> **PAGE TEXT**
-- Opening Marker --

On Fri, Dec 13, 2013 at 09:56:57AM +1100, Dave Chinner wrote:
> This case with tmpfs is different - it doesn't support *being
> unmounted* during a test because it is volatile. That's a
> fundamental change to the assumptions xfstests makes about
> filesystems being tested....
>
> I don't know what the solution here is - everything I think of is
> either messy, ugly or unmaintainable. All I'm trying to do is find a
> way to handle tmpfs filesystems in a way that is maintainable and
> doesn't require every developer to be aware of the quirks of tmpfs
> when writing and reviewing new generic tests....
There should be a relatively small number of reasons why a generic
test would need to umount and remount a file system; the most common
case is so it can run fsck on the file system.

-- Closing Marker --

> **REQUIRED TASKS**
**A.** The message about testing tmpfs with xfstests quotes Dave Chinner describing every solution he can think of. List the words he uses to describe them.
**B.** Continue the message about testing tmpfs with xfstests from its last sentence.

> **DATASET CONTENT**
-- Opening Marker --

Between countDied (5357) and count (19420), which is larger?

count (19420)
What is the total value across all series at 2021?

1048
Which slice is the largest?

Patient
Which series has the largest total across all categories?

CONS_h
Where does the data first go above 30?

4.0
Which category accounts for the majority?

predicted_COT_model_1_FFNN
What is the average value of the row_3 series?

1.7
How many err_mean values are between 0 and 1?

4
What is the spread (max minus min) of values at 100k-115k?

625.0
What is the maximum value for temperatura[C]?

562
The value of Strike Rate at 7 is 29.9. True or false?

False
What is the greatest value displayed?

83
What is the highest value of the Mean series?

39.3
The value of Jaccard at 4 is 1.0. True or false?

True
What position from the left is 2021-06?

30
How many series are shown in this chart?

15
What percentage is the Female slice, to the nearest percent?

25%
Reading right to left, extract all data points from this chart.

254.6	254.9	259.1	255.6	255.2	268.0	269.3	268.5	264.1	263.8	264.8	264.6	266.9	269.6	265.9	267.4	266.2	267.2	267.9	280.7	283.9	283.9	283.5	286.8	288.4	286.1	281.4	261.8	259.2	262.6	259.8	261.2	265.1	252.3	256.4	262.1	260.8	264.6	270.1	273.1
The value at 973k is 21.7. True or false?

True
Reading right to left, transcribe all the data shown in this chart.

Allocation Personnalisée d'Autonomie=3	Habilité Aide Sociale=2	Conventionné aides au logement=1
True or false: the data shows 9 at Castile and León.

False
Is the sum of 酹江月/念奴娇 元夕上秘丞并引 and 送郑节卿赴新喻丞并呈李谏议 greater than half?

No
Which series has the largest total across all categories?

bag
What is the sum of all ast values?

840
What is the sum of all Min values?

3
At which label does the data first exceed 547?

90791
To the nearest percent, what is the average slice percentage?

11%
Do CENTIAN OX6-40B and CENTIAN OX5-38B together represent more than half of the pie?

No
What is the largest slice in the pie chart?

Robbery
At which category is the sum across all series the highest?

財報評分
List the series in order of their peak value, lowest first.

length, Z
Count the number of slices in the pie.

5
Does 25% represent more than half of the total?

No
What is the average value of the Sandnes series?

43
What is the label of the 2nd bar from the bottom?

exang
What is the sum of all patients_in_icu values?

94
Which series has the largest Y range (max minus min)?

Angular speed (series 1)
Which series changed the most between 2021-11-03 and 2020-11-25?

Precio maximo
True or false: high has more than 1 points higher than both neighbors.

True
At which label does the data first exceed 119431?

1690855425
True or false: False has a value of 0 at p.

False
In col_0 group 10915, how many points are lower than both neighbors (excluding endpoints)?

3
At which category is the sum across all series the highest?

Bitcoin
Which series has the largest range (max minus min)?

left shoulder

-- Closing Marker --

> **ANSWERS BY ITEM**
**A.** messy, ugly, unmaintainable

**B.**
What's actually strange is that is that generic/053 is explicitly
umounting and remounting the file system:
_do 'unmount $SCRATCH_DEV' 'umount $SCRATCH_DEV'
_do 'repair filesystem' '_check_scratch_fs'
_do 'mount filesytem' '_scratch_mount'
In fact, that's not necessary, because _check_test_fs and
_check_scratch_fs will take care of umounting and remounting the file
system. So if this is the only problem case which Junho has found,
why not just patch generic/053 so it doesn't explicitly umount and
remount the file system, since we've already taught _check_*_fs to be
a no-op for tmpfs.
As for dm_flakey, tests, we can just have _require_dm_flaky be false
for tmpfs file system.
So we're still playing whack-a-mole, yes, but on classes of test
requirements instead of individual tests. If we address the
umount/remount for fsck and dm_flakey, are there other significant
classes of tests that would still be problematic for tmpfs?